Watson Chapel High School Principal Henry Webb Sr. said he was excited to partner up as the Watson Chapel School District made plans for a “Senior Send-off and Parade” for the graduating class of 2020, which took place on Friday.
“Since they were going to get their caps and gowns today I said let’s make it special for them and do a parade so they can be highlighted,” said Webb. “It doesn’t take the place of a graduation, this just lets the student know we haven’t forgot about them.”
Seniors, along with their families, decorated their vehicles and lined up on campus.
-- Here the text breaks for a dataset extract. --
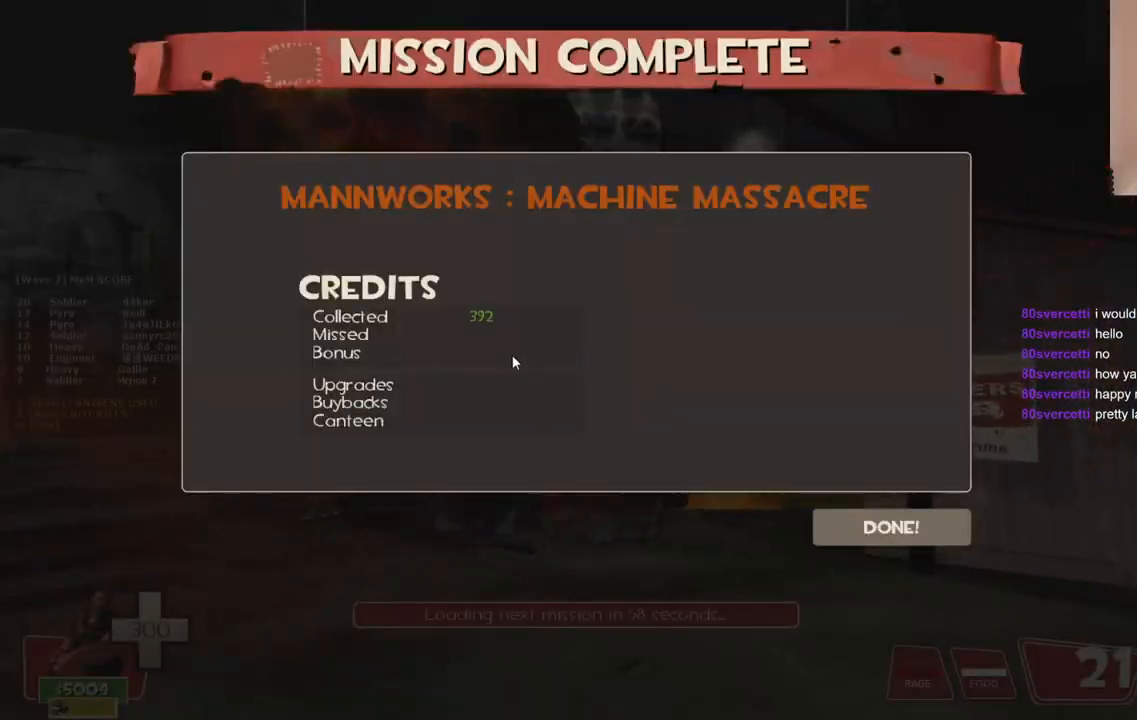
{"buttons": [], "left_stick": "center", "right_stick": "down-right", "events": [[150, "left_stick", "center"], [300, "right_stick", "down-right"]]}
They caravanned down Camden Road and back to the high school where they received their cap and gown. Some parents rode with their kids in tears, stating they were heartbroken but at the same time very grateful.
At the conclusion of the parade, seniors put on their cap and gown, and one by one, took a commemorative photo.
Lakeisha Ferrell, the mother of senior Terrick Robison, was very emotional while decorating the car her son would be driving in the parade. Ferrell said she was a little disheartened but understood because of the circumstances, graduation would have to be done this way.
“Terrick didn’t have a kindergarten graduation. He didn’t have a 6th grade graduation so this is his very first graduation from school,” said Ferrell.
Robinson, who will be attending Southern State University, said he was just thankful that they were even thought about.
“Even though we are not having a regular graduation, it’s still a blessing to be able to do some type of event,” said Robinson.
Ferrell added the coronavirus impacted her son’s chances for exposure during football tryouts but is still thankful at the opportunities he was given before the pandemic altered the world of sports.
“I didn’t get a chance to go tryout for Delta State but I did get to try out for SAU and I made the team,” said Robinson.
Ferrell wasn’t the only proud parent as many came out to support their graduating senior along the parade route, cheering loudly and displaying congratulatory signs.
Teachers, faculty and staff also cheered the seniors as they received their cap and gown and other memorabilia from Williams and Watson Chapel School District Superintendent, Jerry Guess. At the conclusion of the parade, seniors excitedly exited their vehicles in their cap and gown for a photo op with a diploma.
“This class is really special because they were born in the shadow of 9/11 and now they graduate during the coronavirus pandemic,” said Williams. “At Jostens, we are just going to do anything we can to help celebrate them. They deserve it. This is a symbol of their achievement.”
Jostens also offers a Virtual Commencement Center designed for high schools and college markets to help execute a virtual graduation event for their seniors.
“At Jostens we believe every graduate deserves to be celebrated, especially this year,” said John Bibeault, Vice President and General Manager of Jostens Scholastic division in a release. “We work with principals all over the country who are managing school safety and closures related to COVID-19, and they’re looking for resources to help plan and execute a commencement ceremony virtually if need be. The tools we’ve developed, and are offering at no cost to them, will help them do that in a safe, celebratory way.”